With diabetes, the small blood vessels in the body are injured. When the blood vessels in the kidneys are injured, your kidneys cannot clean your blood properly. Your body will retain more water and salt than it should, which can result in weight gain and ankle swelling. You may have protein in your urine. Also, waste materials will build up in your blood.

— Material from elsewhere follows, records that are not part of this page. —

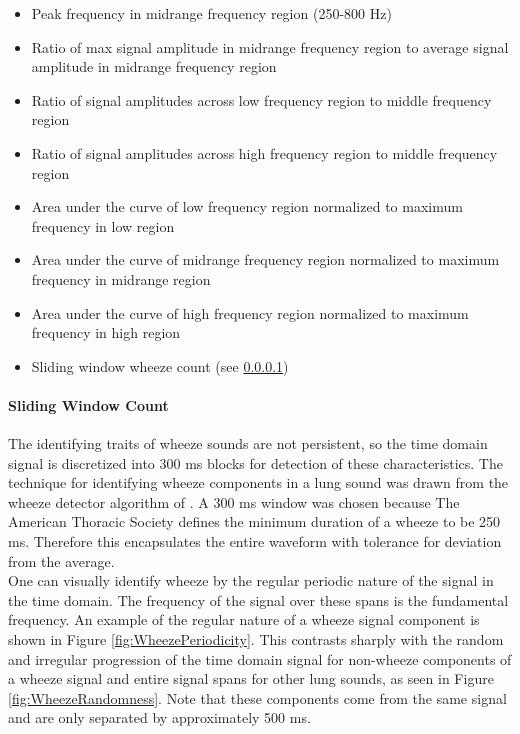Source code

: \documentclass{article}
\begin{document}
\begin{itemize}[noitemsep,nolistsep]
\item
	Peak frequency in midrange frequency region (250-800 Hz)\\
\item
	Ratio of max signal amplitude in midrange frequency region to average signal amplitude in midrange frequency region\\
\item
	Ratio of signal amplitudes across low frequency region to middle frequency region\\
\item
	Ratio of signal amplitudes across high frequency region to middle frequency region\\
\item
	Area under the curve of low frequency region normalized to maximum frequency in low region\\
\item
	Area under the curve of midrange frequency region normalized to maximum frequency in midrange region\\
\item
	Area under the curve of high frequency region normalized to maximum frequency in high region\\
\item
	Sliding window wheeze count (see \ref{Wheeze Sliding Window})\\
\end{itemize}

\paragraph{Sliding Window Count}\label{Wheeze Sliding Window}

The identifying traits of wheeze sounds are not persistent, so the time domain signal is discretized into 300 ms blocks for detection of these characteristics. The technique for identifying wheeze components in a lung sound was drawn from the wheeze detector algorithm of \cite{Yi MEng}. A 300 ms window was chosen because The American Thoracic Society defines the minimum duration of a wheeze to be 250 ms. Therefore this encapsulates the entire waveform with tolerance for deviation from the average.\\

One can visually identify wheeze by the regular periodic nature of the signal in the time domain. The frequency of the signal over these spans is the fundamental frequency. An example of the regular nature of a wheeze signal component is shown in Figure \ref{fig:WheezePeriodicity}. This contrasts sharply with the random and irregular progression of the time domain signal for non-wheeze components of a wheeze signal and entire signal spans for other lung sounds, as seen in Figure \ref{fig:WheezeRandomness}. Note that these components come from the same signal and are only separated by approximately 500 ms. \\
\end{document}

Signs of Kidney Disease in Patients with Diabetes

  • Albumin/protein in the urine
  • High blood pressure
  • Ankle and leg swelling, leg cramps
  • Going to the bathroom more often at night
  • High levels of BUN and creatinine in blood
  • Less need for insulin or ant diabetic medications
  • Morning sickness, nausea and vomiting
  • Weakness, paleness and anemia
  • Itching

Treatments for Kidney Disease

  • Self-care
    Important treatments for kidney disease are tight control of blood glucose and blood pressure. Blood pressure has a dramatic effect on the rate at which the disease progresses. Even a mild rise in blood pressure can quickly make kidney disease worsen. Four ways to lower your blood pressure are losing weight, eating less salt, avoiding alcohol and tobacco, and getting regular exercise.
  • Drugs
    When these methods fail, certain medicines may be able to lower blood pressure. There are several kinds of blood pressure drugs, however, not all are equally good for people with diabetes. Some raise blood sugar levels or mask some of the symptoms of low blood sugar.
  • Diet
    Another treatment some doctors use with macroalbuminuria is a low-protein diet. Protein seems to increase how hard the kidneys must work. A low-protein diet can decrease protein loss in the urine and increase protein levels in the blood. Never start a low-protein diet without talking to your health care team.
  • Kidney Failure
    Once kidneys fail, dialysis is necessary. The person must choose whether to continue with dialysis or to get a kidney transplant. This choice should be made as a team effort. The team should include the doctor and diabetes educator, a nephrologist (kidney doctor), a kidney transplant surgeon, a social worker, and a psychologist.